Dataset entries

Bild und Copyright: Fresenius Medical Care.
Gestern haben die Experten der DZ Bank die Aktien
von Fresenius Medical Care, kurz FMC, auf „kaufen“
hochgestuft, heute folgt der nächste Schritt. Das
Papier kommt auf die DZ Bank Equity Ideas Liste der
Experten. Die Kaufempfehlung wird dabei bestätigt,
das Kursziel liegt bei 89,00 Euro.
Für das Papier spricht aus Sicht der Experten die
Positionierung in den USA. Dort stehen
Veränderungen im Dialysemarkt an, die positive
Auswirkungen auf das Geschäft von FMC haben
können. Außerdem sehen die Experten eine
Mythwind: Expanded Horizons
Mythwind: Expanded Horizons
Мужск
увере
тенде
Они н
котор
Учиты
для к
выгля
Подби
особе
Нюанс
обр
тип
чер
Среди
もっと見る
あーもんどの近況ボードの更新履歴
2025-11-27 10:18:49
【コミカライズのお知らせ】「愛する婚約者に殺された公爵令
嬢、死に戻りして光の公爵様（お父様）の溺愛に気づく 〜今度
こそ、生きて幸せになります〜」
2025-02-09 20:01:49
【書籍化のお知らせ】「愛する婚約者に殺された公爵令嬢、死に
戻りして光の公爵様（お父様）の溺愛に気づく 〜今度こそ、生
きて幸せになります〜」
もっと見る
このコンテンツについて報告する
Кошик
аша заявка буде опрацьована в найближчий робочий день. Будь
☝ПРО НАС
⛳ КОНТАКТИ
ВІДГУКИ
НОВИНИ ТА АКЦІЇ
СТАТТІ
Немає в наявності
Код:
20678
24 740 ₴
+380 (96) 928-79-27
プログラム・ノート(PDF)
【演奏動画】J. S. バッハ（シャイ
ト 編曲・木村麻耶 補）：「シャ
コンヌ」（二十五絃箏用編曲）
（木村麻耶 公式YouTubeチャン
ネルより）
...
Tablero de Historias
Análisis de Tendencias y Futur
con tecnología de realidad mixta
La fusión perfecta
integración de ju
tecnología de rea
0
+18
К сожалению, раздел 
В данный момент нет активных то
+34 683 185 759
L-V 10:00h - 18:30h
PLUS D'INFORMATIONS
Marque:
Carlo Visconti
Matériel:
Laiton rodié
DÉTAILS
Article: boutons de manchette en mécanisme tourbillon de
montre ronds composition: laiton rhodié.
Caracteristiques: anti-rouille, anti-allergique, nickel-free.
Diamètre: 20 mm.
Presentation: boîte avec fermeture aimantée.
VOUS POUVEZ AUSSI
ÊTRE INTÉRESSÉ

• EXERCISE PROMPT: Reproduce the lines of the listing from the line containing "Bild und Copyright: Fresenius Medical Care." up to and including the line containing "Papier kommt auf".

• EXERCISE RESPONSE:
Bild und Copyright: Fresenius Medical Care.
Gestern haben die Experten der DZ Bank die Aktien
von Fresenius Medical Care, kurz FMC, auf „kaufen“
hochgestuft, heute folgt der nächste Schritt. Das
Papier kommt auf die DZ Bank Equity Ideas Liste der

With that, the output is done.